Le comédien américain prête ses traits à ce personnage confronté à l’extinction annoncée du Soleil, dans une adaptation ambitieuse du roman d’Andy Weir.
Attendu comme l’un des grands rendez-vous de science-fiction de 2026,Projet Dernière Chance transpose à l’écran le best-seller d’Andy Weir. Porté par Ryan Gosling, le film arrive dans les salles françaises le 18 mars. Les premiers échos laissent entrevoir une œuvre d’envergure.
De quoi parle le film ?
Gosling incarne Ryland Grace, professeur de sciences devenu astronaute malgré lui. Il se réveille seul à bord d’un vaisseau spatial, à des années-lumière de la Terre, et frappé d’amnésie. Peu à peu, ses souvenirs refont surface : le Soleil s’éteint progressivement sous l’effet d’un micro-organisme extraterrestre, l’Astrophage, et l’humanité est menacée d’extinction.

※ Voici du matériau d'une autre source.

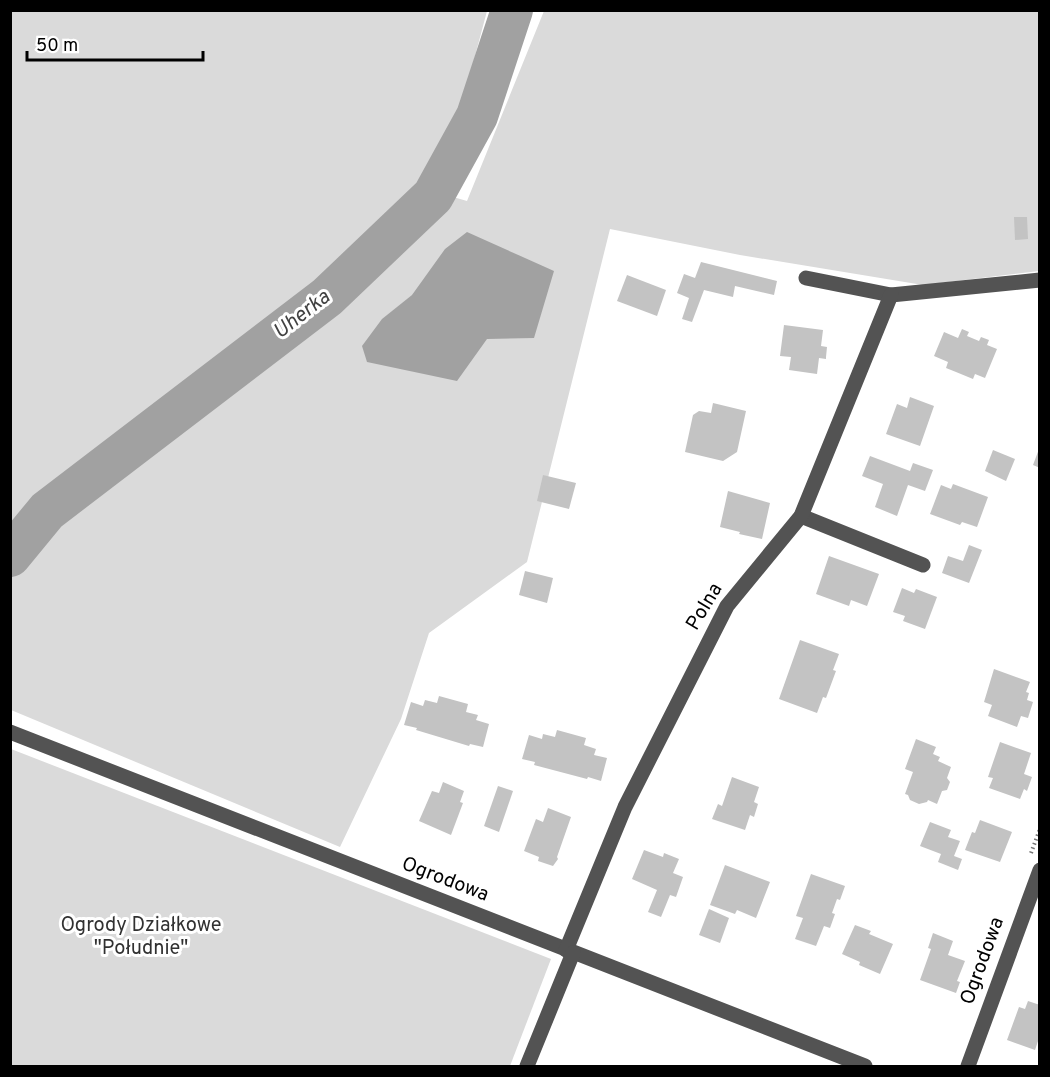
<svg xmlns="http://www.w3.org/2000/svg" width="1050" height="1077" font-family="Overpass,sans-serif">
<style>
.green{fill:#dadada}
.water{fill:#a1a1a1}
.lines{fill:none;stroke-linecap:round;stroke-linejoin:round}
.river{stroke:#a1a1a1;stroke-width:42}
.building{fill:#c3c3c3}
.path{stroke:#757575;stroke-width:4;stroke-dasharray:1.5 3;stroke-linecap:butt}
.minor{stroke:#535353;stroke-width:15}
.labels{text-anchor:middle;dominant-baseline:central;stroke-width:6;stroke-linejoin:round;paint-order:stroke}
.street-label{font-size:20px;fill:#000;stroke:#fff}
.park-label{font-size:20px;fill:#313131;stroke:#fff}
.water-label{font-size:21px;font-style:italic;fill:#424242;stroke:#fff}
</style>
<rect width="100%" height="100%" fill="#fff"/>
<g class="green">
<polygon points="10,11 487,11 459,116 422,188 467,201 544,11 1039,11 1039,271 923,285 740,255 610,229 527,562 429,633 401,719 340,847 11,710"/>
<polygon points="11,749 551,959 510,1066 11,1066"/>
</g>
<polygon class="water" points="467,232 554,271 534,338 487,339 457,381 367,362 362,346 382,319 412,295 445,249"/>
<g class="lines">
<polyline class="river" points="10,556 47,511 327,297 433,196 477,116 512,10"/>
</g>
<g class="building">
<polygon points="1014,217 1027,217 1028,239 1015,240"/>
<polygon points="701,262 777,281 774,295 735,286 733,297 704,290 692,322 682,319 689,298 677,293 684,274 695,278"/>
<polygon points="627,275 666,290 657,316 617,301"/>
<polygon points="784,325 823,330 821,346 827,347 826,357 826,359 819,358 817,374 789,370 791,357 780,356"/>
<polygon points="962,329 969,332 967,336 979,341 981,337 989,340 987,345 997,349 985,378 975,374 973,379 956,372 946,368 948,362 934,356 944,332 958,338"/>
<polygon points="910,397 934,406 920,446 886,434 897,404 907,408"/>
<polygon points="713,403 746,411 737,452 723,461 685,452 693,415 699,411 711,413"/>
<polygon points="1039,449 1040,449 1040,468 1033,465"/>
<polygon points="993,450 1015,459 1006,481 985,471"/>
<polygon points="870,456 910,471 913,463 933,470 925,491 908,485 897,516 875,507 883,484 862,476"/>
<polygon points="543,475 576,483 569,509 537,501"/>
<polygon points="953,484 988,497 977,527 962,522 960,525 930,514 941,485 951,489"/>
<polygon points="728,491 770,503 762,539 739,534 740,532 720,527"/>
<polygon points="969,545 982,550 969,583 942,573 948,556 963,561"/>
<polygon points="829,556 879,574 867,606 851,600 849,606 816,594"/>
<polygon points="525,571 553,578 547,603 519,595"/>
<polygon points="902,588 914,593 916,589 937,597 925,629 903,621 905,616 893,612"/>
<polygon points="800,640 839,654 833,670 836,671 826,698 823,697 817,713 779,699"/>
<polygon points="994,669 1030,682 1026,692 1029,693 1027,700 1033,702 1028,718 1021,716 1017,727 988,716 992,705 984,702"/>
<polygon points="439,696 468,704 466,712 478,715 476,720 489,724 483,747 470,744 469,746 416,730 417,728 404,725 411,702 423,706 425,700 437,703"/>
<polygon points="557,730 586,738 584,745 596,749 594,755 607,758 601,781 588,777 587,779 534,765 535,762 522,759 529,735 542,739 543,734 555,737"/>
<polygon points="916,739 936,747 933,754 940,757 938,761 951,767 947,778 950,782 947,790 942,791 937,804 928,800 927,802 919,804 910,800 908,795 905,794 913,772 905,769"/>
<polygon points="1000,742 1031,753 1024,774 1032,777 1027,791 1024,789 1020,799 989,788 993,778 988,777"/>
<polygon points="732,777 759,787 754,802 758,804 754,817 750,815 745,830 712,819 718,804 722,806"/>
<polygon points="443,782 464,791 460,802 463,803 451,835 419,821 432,791 439,793"/>
<polygon points="498,786 513,791 499,832 484,826"/>
<polygon points="548,808 571,817 557,857 558,859 553,866 538,861 539,857 524,851 536,819 543,822"/>
<polygon points="980,820 1012,832 1000,862 965,850 972,832 975,833"/>
<polygon points="930,822 951,830 948,837 960,841 954,856 962,859 958,870 938,862 941,854 920,846"/>
<polygon points="644,850 663,857 664,853 679,859 673,873 683,877 676,897 670,895 661,917 648,912 657,890 632,879"/>
<polygon points="725,865 770,882 756,918 737,910 735,914 710,905"/>
<polygon points="811,874 845,886 840,900 837,899 832,913 835,914 830,928 824,926 816,946 795,939 803,918 796,916"/>
<polygon points="709,909 729,918 720,943 699,935"/>
<polygon points="855,925 871,931 869,934 893,944 880,974 859,965 860,962 842,954"/>
<polygon points="933,933 953,941 948,955 965,961 957,981 960,982 956,993 920,980 931,949 928,948"/>
<polygon points="1028,1001 1040,1005 1040,1035 1035,1050 1007,1040 1019,1007 1025,1009"/>
</g>
<g class="lines">
<polyline class="path" points="1031,853 1040,829"/>
<g class="minor">
<polyline points="806,278 891,295 1040,280"/>
<polyline points="801,516 923,565"/>
<polyline points="10,732 865,1066"/>
<polyline points="566,950 625,807 727,606 801,516 891,295"/>
<polyline points="527,1066 573,953"/>
<polyline points="968,1066 1040,870"/>
</g>
</g>
<g class="labels">
<g class="street-label">
<text transform="translate(705 607) rotate(-59)">Polna</text>
<text transform="translate(445 880) rotate(21)">Ogrodowa</text>
<text transform="translate(983 961) rotate(-70)">Ogrodowa</text>
</g>
<g class="park-label">
<text x="141" y="926">Ogrody Działkowe<tspan x="141" dy="23">"Południe"</tspan></text>
</g>
<g class="water-label">
<text transform="translate(302 315) rotate(-38)">Uherka</text>
</g>
</g>
<rect width="1050" height="1077" fill="none" stroke="#000000" stroke-width="24"/>
<path d="M27 51v9h176v-9" fill="none" stroke="#000000" stroke-width="3"/>
<text x="36" y="51" font-size="18" fill="#000000" stroke="#ffffff" stroke-width="4.5" paint-order="stroke">50 m</text>
</svg>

Sa mission consiste à identifier l’origine du phénomène et à trouver un remède.

Le récit mêle isolement, enquête scientifique et rencontre avec une forme de vie venue d’un autre système stellaire, surnommée Rocky. Cette relation, centrale dans le roman, semble constituer l’un des piliers émotionnels du film.
Comment Rocky sera-t-il représenté à l’écran ?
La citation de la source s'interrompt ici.